(YOUR TASK): Return the entire forum thread on tapered bands below, reproduced word for word.

(EXCERPTED TEXT):
┌──

# tapered band question for my draw length



## duckaholic (Sep 7, 2018)

I shoot a scout frame with a 28" draw. I am using the black simpleshot bands with a 6" active length. The bands are 7/8" wide straight cut and i shoot 3/8" steel and 1/2" marbles currently. I am thinking of going to tapered cut bands cut down to my 6" length to get more sped for hunting with the 3/8' steel, but dont know how cutting down the 10" tapered bands from simple shot will work for me.

thanks

duckaholic


----------



## treefork (Feb 1, 2010)

Welcome to the forum .

If I understand correctly . Cut 4 inches from the 10 inch band to give you your 6 inch band . Now to taper . ( Need a rotary cutter and mat ) Measure in on one side of band 1/8 inch and mark it on each of the bands . Now lay the ruler from the corner down to the mark and cut out the taper piece with the rotary cutter . Now you have a 7/8 inch by 3/4 inch taper with a 6 inch inch length .


----------



## KawKan (May 11, 2013)

Welcome to the forum!


----------



## mattwalt (Jan 5, 2017)

Welcome.


----------



## SLINGDUDE (Aug 15, 2018)

Welcome. good luck with your bands


----------



## duckaholic (Sep 7, 2018)

I guess what I mean to ask is can I cut the tapered 10" bands from simple shot down to the 6" length like I do for the simple shot straight bands. The 6" active length bands are what I do to match my 28" draw. I am thinking that I will not gain the full advantage of a tapered band by doing this.

└──

(RECORDED INFORMATION):
┌──

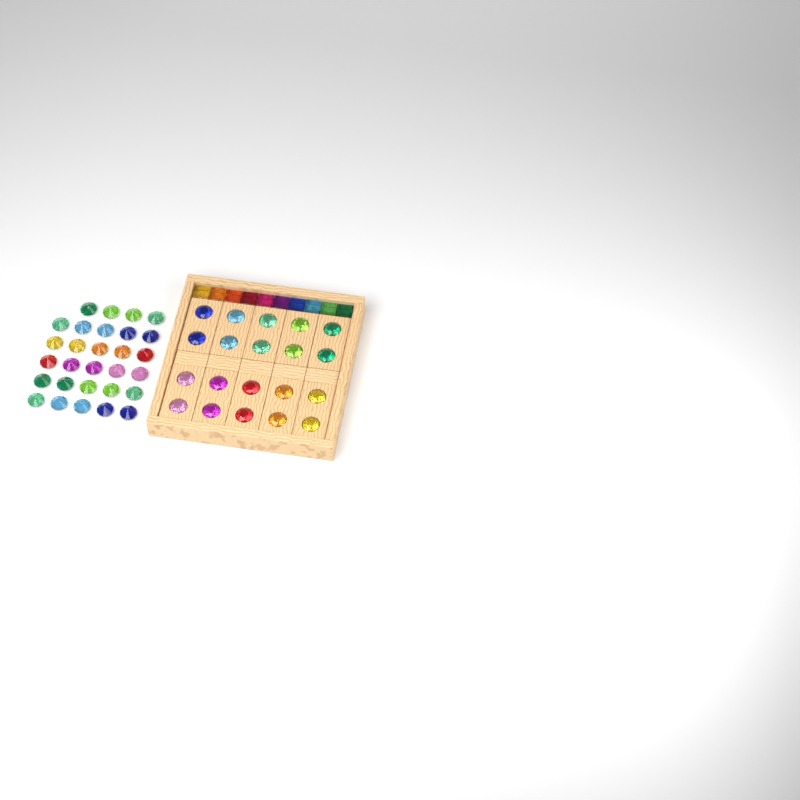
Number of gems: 49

└──

(TASK OUTPUT):
# tapered band question for my draw length



## duckaholic (Sep 7, 2018)

I shoot a scout frame with a 28" draw. I am using the black simpleshot bands with a 6" active length. The bands are 7/8" wide straight cut and i shoot 3/8" steel and 1/2" marbles currently. I am thinking of going to tapered cut bands cut down to my 6" length to get more sped for hunting with the 3/8' steel, but dont know how cutting down the 10" tapered bands from simple shot will work for me.

thanks

duckaholic


----------



## treefork (Feb 1, 2010)

Welcome to the forum .

If I understand correctly . Cut 4 inches from the 10 inch band to give you your 6 inch band . Now to taper . ( Need a rotary cutter and mat ) Measure in on one side of band 1/8 inch and mark it on each of the bands . Now lay the ruler from the corner down to the mark and cut out the taper piece with the rotary cutter . Now you have a 7/8 inch by 3/4 inch taper with a 6 inch inch length .


----------



## KawKan (May 11, 2013)

Welcome to the forum!


----------



## mattwalt (Jan 5, 2017)

Welcome.


----------



## SLINGDUDE (Aug 15, 2018)

Welcome. good luck with your bands


----------



## duckaholic (Sep 7, 2018)

I guess what I mean to ask is can I cut the tapered 10" bands from simple shot down to the 6" length like I do for the simple shot straight bands. The 6" active length bands are what I do to match my 28" draw. I am thinking that I will not gain the full advantage of a tapered band by doing this.